Melhores momentos de uma arte decorrem da desvinculação do poder

INÁCIO ARAUJO
CRÍTICO DE CINEMA

Desde os anos 50 o cinema brasileiro não teve uma década tão estranha quanto a de 90. Começou com o fechamento da Embrafilme, no primeiro dia do governo do ex-presidente Fernando Collor de Mello (90-92). O pessoal do cinema odeia Collor por isso. Na verdade, é uma medida que poderia ter engrandecido esse governo, não fosse ela de plena má-fé.
Collor não queria acabar com a Embrafilme, e sim com o cinema do Brasil. Foi o que se pode chamar de tiro pela culatra: o fim da empresa acabou colocando o cinema em relevo e abriu espaço para a necessidade do debate sobre produção de imagens do país.
Mais: se por fatos reais ou imaginários o cinema era estigmatizado pela mídia, virou subitamente vítima. E todo mundo tem simpatia pelas vítimas. Se, logo após o fim da Embrafilme a produção estancou, filmes que surgem em meados da década demonstram uma vitalidade exemplar, como a significar que o desejo de mostrar imagens não sucumbiria tão fácil. Em geral, esses são os melhores momentos de uma arte: quando sua vinculação ao poder é mínima ou, de preferência, inexiste.
É aí que surgem as promessas mais significativas do cinema brasileiro nesta década: Lirio Ferreira e Paulo Caldas ("Baile Perfumado"), Tata Amaral ("Um Céu de Estrelas") e Beto Brant ("O Matador"), entre outros. Ou quando se confirma o talento de um Ugo Giorgetti ("Sábado"). No Rio, Walter Lima vem com "O Monge e a Filha do Carrasco". Em São Paulo, Carlos Reichenbach aparece com "Alma Corsária".

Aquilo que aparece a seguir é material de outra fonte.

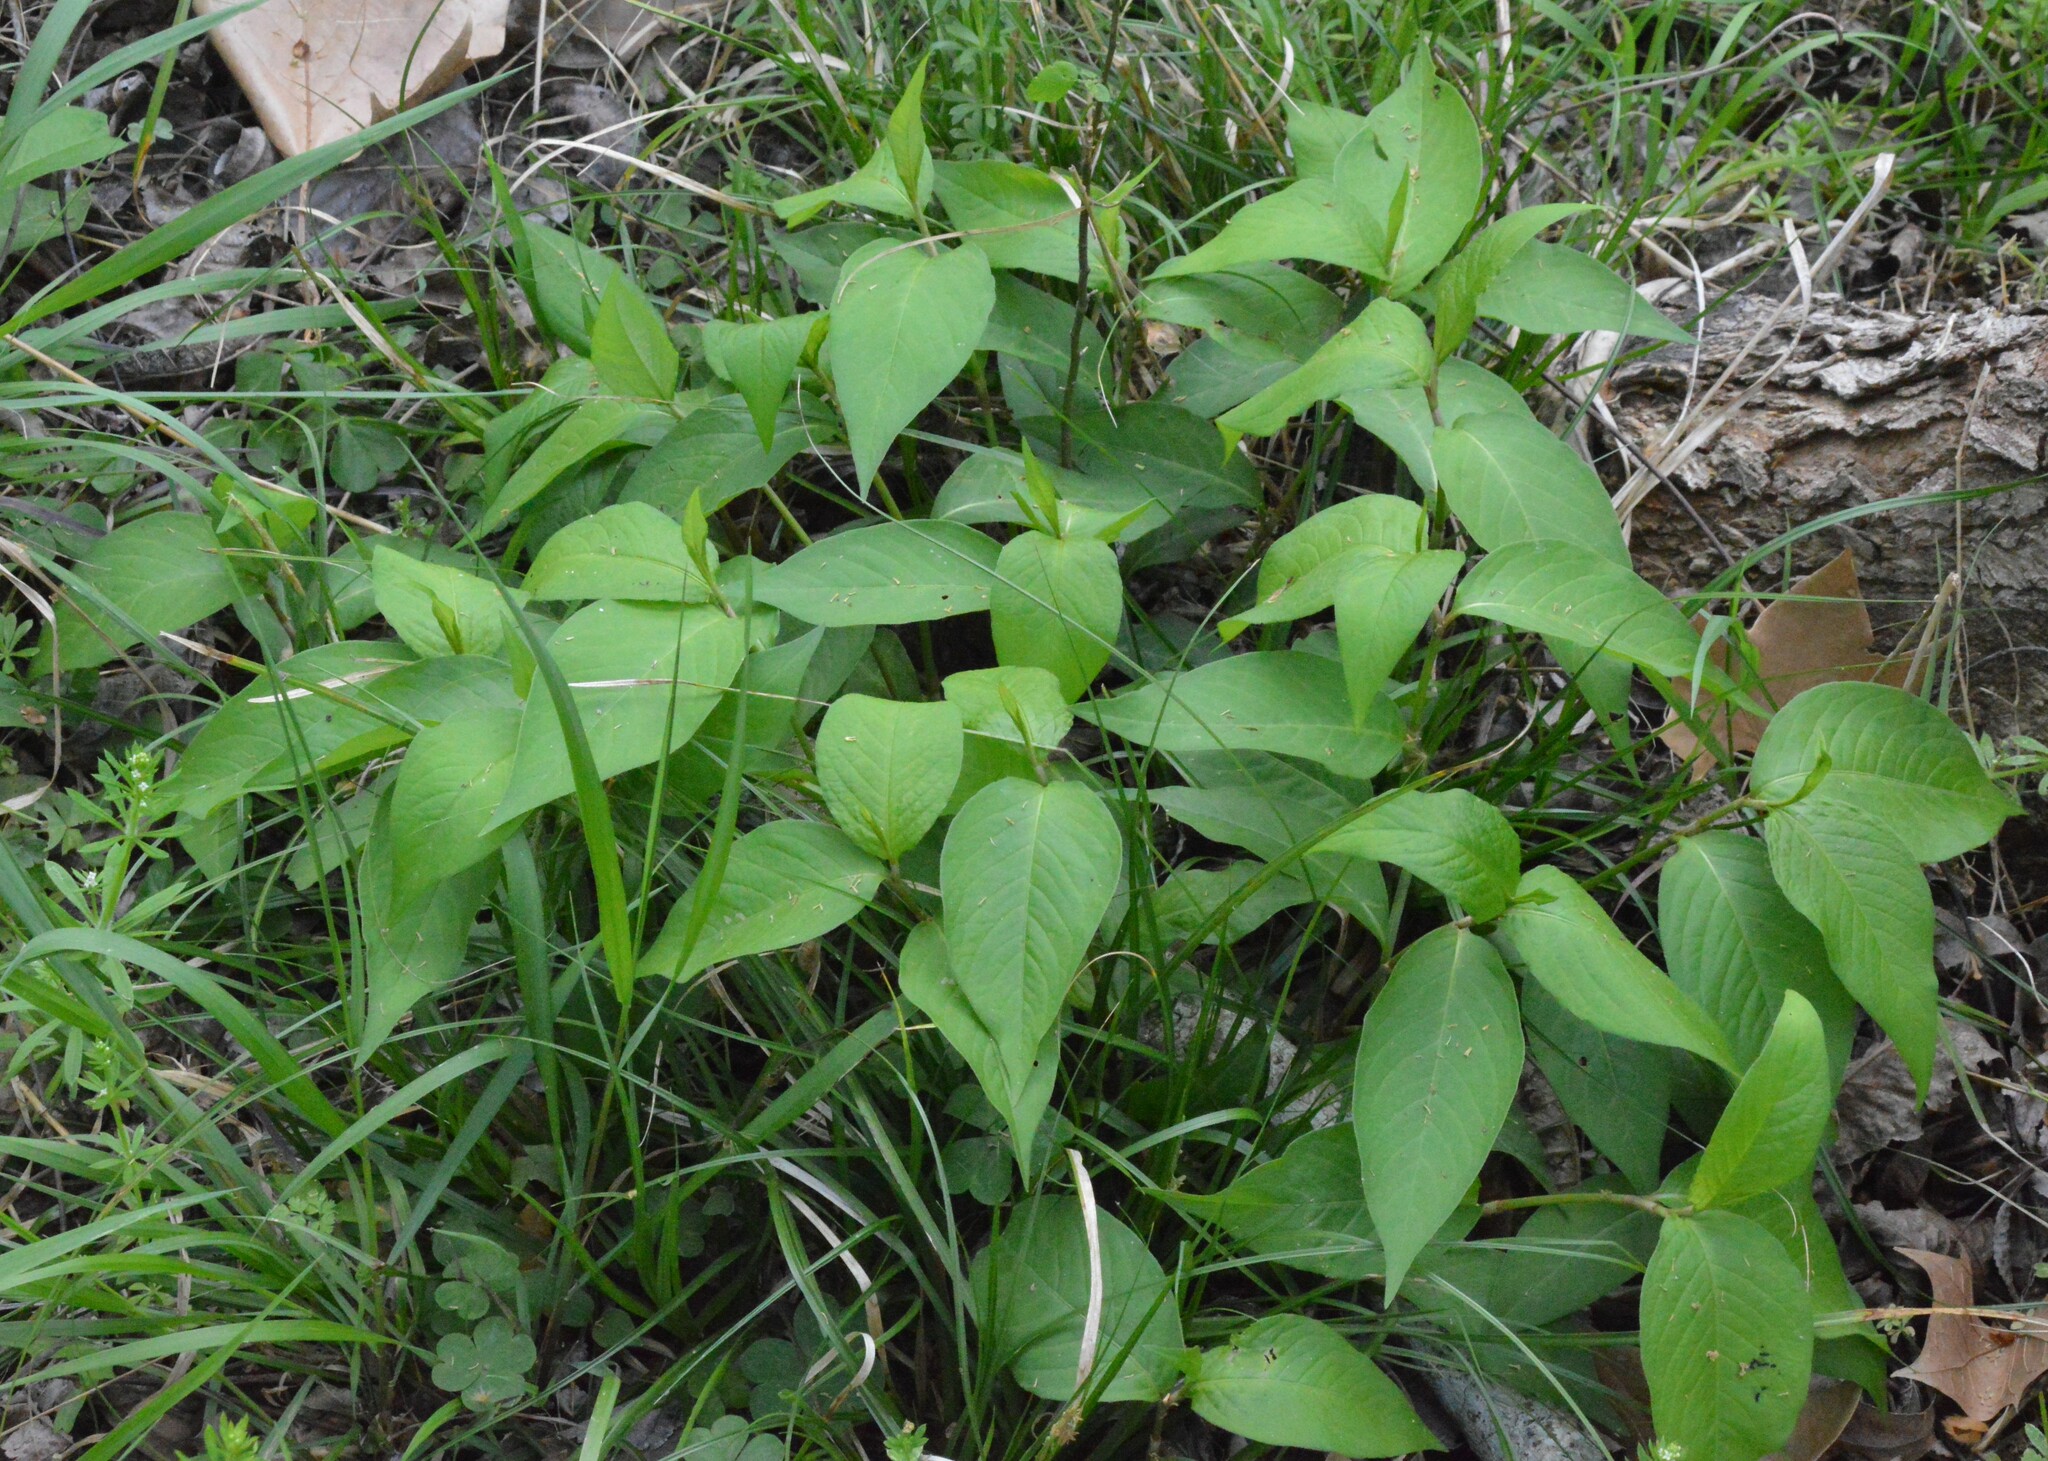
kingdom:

São filmes imperfeitos, quase sempre arrancados do nada, feitos na raça e destinados a público nenhum (pois o hábito de ver filmes nacionais se perdera e os cinemas praticamente não os exibiam). Mas é da imperfeição e da precariedade que esses filmes tiram boa parte de seu encanto.

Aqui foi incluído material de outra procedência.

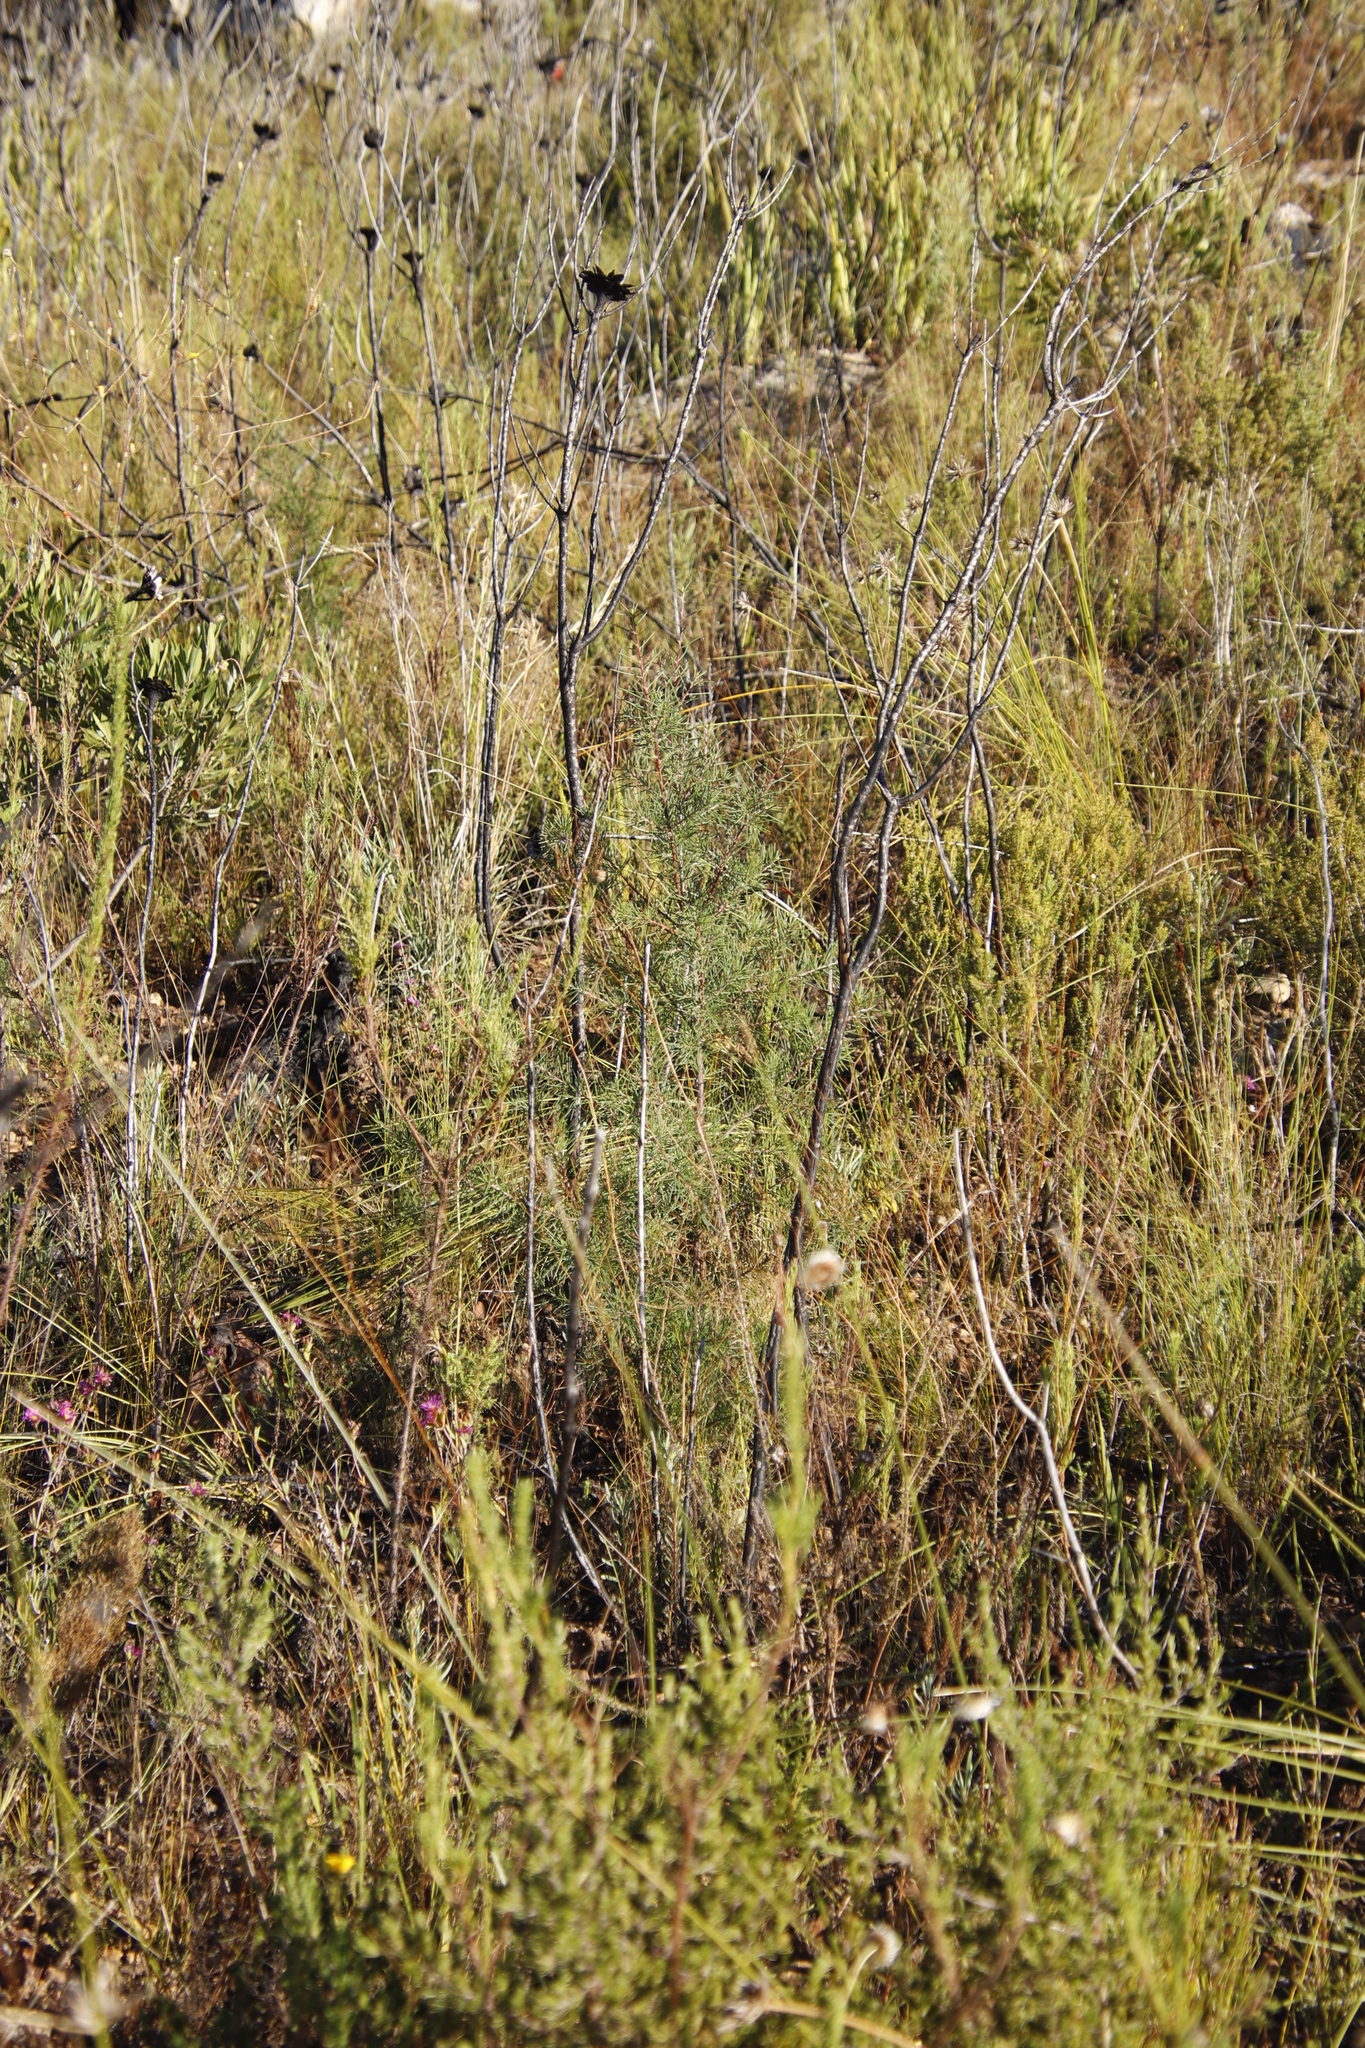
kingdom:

A segunda metade da década é, como gosta de chamar o MinC, de "retomada". Portanto, de política. A Lei do Audiovisual passa a funcionar. Os recursos abundam. Os filmes passam por um período de acentuado aperfeiçoamento técnico. E de corrida ao Oscar! Como o novo rico que se enche de adornos sem perceber o ridículo da coisa, não raro os filmes passam a ostentar produção e a cortejar desavergonhadamente o público.

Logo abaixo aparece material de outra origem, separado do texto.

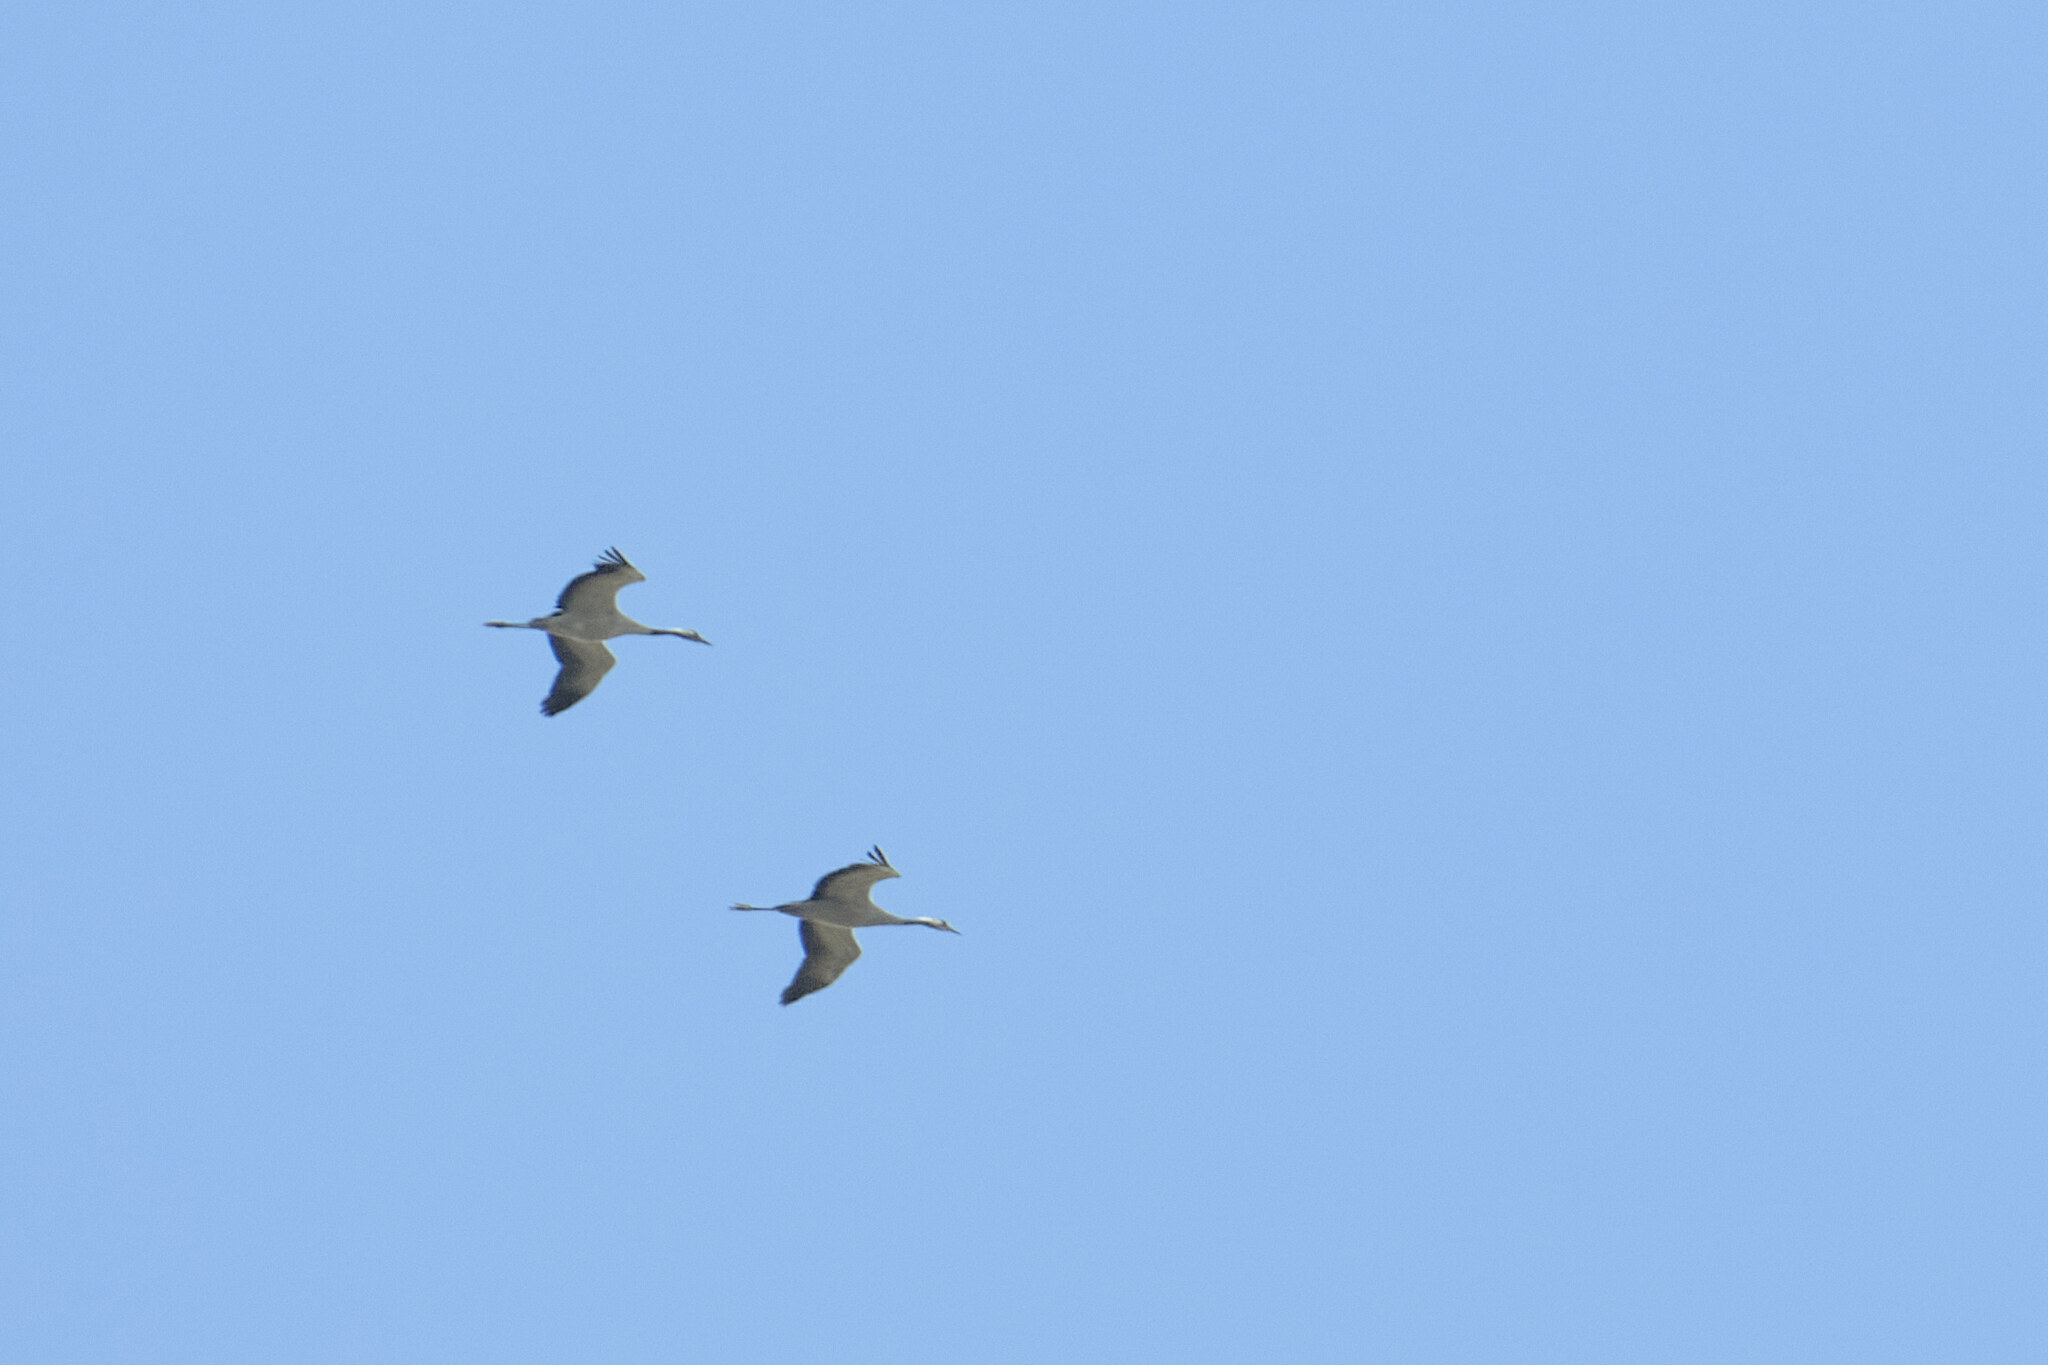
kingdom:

A média da produção decai, apesar das exceções. A mais evidente é "Central do Brasil". Feito num momento em que o Real ia de vento em popa (ou parecia ir), esse foi o filme de um país em busca de sua regeneração. Oportuno, mas não oportunista, o que de fato interessa ali é a sincera e obstinada busca do pai. Ela faz a força do filme, para além de reservas que possa suscitar. Menos evidentes, não raro muito atacados, são "Orfeu", de Carlos Diegues, e "O Viajante",de Paulo Cesar Saraceni (que acredito ser a obra-prima brasileira da década). Um é cinema-espetáculo. O outro, cinema novo ortodoxo.
Do ponto de vista político, a segunda metade da década assistiu à ascensão e queda do modelo de financiamento por renúncia fiscal. Chegou-se hoje ao ponto central da questão: como fazer filmes (e querer que sejam lucrativos) se não há exibição consistente para eles? Nessa hora entra a TV. Como estabelecer contato com ela, sem fazer do cinema seu apêndice é o maior abacaxi que terá de ser descascado no novo século.